Il viola è un colore carico di significato (spesso infausto) nel mondo del teatro: accostandosi al mondo di Dino Campana, però, le cose cambiano. Si arricchisce di significati, diventa il colore della malattia, della sdegnosa addizione appuntata sul manoscritto del poeta, della somma delle tonalità più evocate (il rosso e l’azzurro, come i capelli e gli occhi di Dino). Ed ecco che Viola diventa il titolo dello spettacolo di Elisabetta Salvatori in cui si (ri)evoca la vita del poeta mugellano.
Nella narrazione dell’attrice sono incastonate alcune poesie, declamate o addirittura cantate, a esaltare la musicalità dei versi, il ritmo delle strofe e il suono delle parole. La voce sembra sempre meravigliata di fronte a quell’esistenza “straordinaria come lo sono tutte le esistenze“. C’è calma, nel racconto: sapienza scenica mescolata a un timore reverenziale verso il soggetto affrontato. Il volto baffuto di Campana è sempre sul fondo, che ci osserva con quegli occhi che, con il passare dello spettacolo, si arricchiscono di significato. Sulla sinistra c’è Matteo Ceramelli, violinista che punteggia di note i passaggi più significativi del percorso di Salvatori.
Nel viola della notte odo canzoni bronzee
Dino Campana nasce nel 1885 a Marradi, nel Mugello: la bellezza di questa terra è spesso evocata, fin dall’inizio, per il paesaggio e per le cave di pietra serena. Un po’ ironico a pensarci, perché Dino, sereno, non lo fu mai: amava il buio, che probabilmente lo ricambiava. L’oscurità era sempre presente in lui, impulsivo, rissoso e sanguigno: gli costò l’affetto materno, l’amore di Sibilla Aleramo e, infine, lo portò a diversi internamenti in manicomio, l’ultimo di quattordici anni fino al 1932, quando la sifilide lo condusse alla morte.

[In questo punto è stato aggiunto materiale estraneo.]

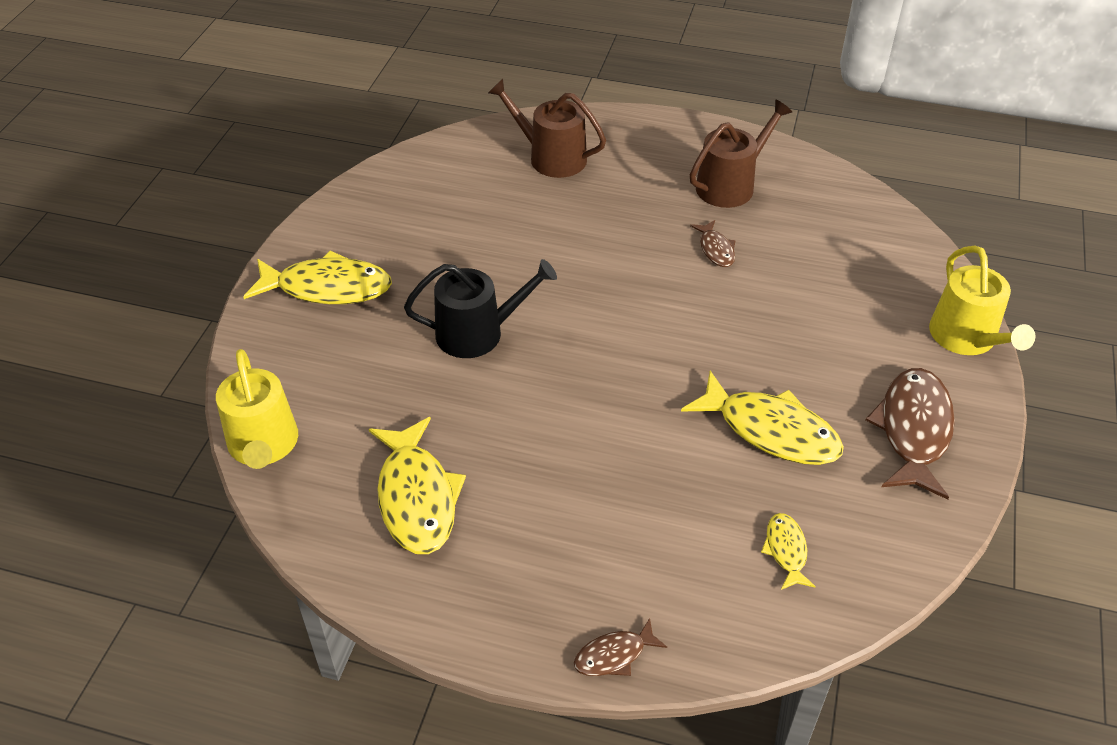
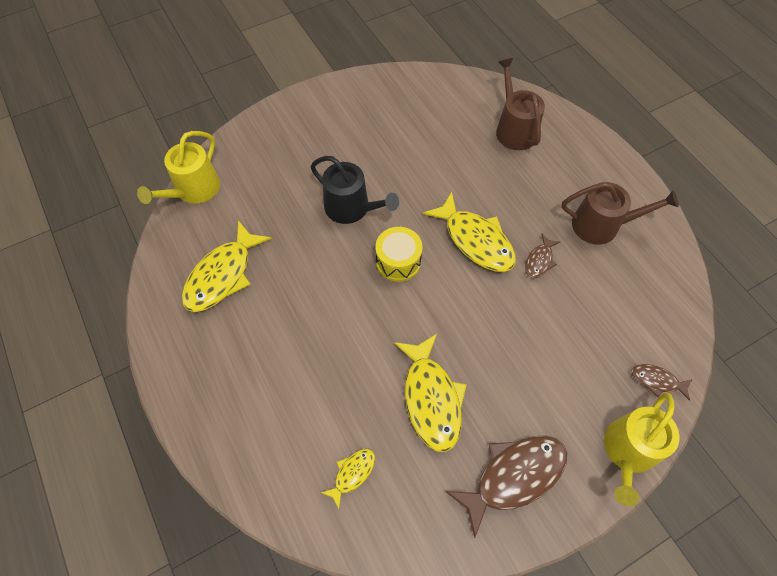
camera: 45 degrees right, 15 degrees up
yellow fish [243,250,392,304] -> yellow fish moved to [423,192,516,272]
brown fish [574,618,667,676] -> brown fish moved to [631,364,693,401]
none -> yellow drum [375,227,422,282]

La pazzia lo segnò anche in ambito poetico: ancora nel 1948, per Saba era “matto e solo matto, scambiato da molti per un vero poeta“. Così non venne mai etichettato, sfuggendo a una precisa collocazione di genere: non fu crepuscolare né avanguardista, sprezzando, anzi, i futuristi fiorentini.
Il testo della stessa Salvatori è parziale e partigiano: la vicinanza emotiva con il poeta è dichiarata implicitamente attraverso la dolcezza della voce. Il racconto è quello di un Dino Campana, quello letto da Elisabetta Salvatori, in cui non conta tanto la filologia, quanto invece un’effettiva empatia con l’oggetto narrato.
L’attrice, mentre lo evoca, lo guarda con quell’affetto materno che il poeta, probabilmente, non ricevette mai da colei che lo mise al mondo. Sta dalla sua parte, incondizionatamente, contro le pressioni dei genitori, contro chi lo sprezza, contro il destino crudele che lo perseguita. Un affetto sincero che vale più di mille note a pié pagina.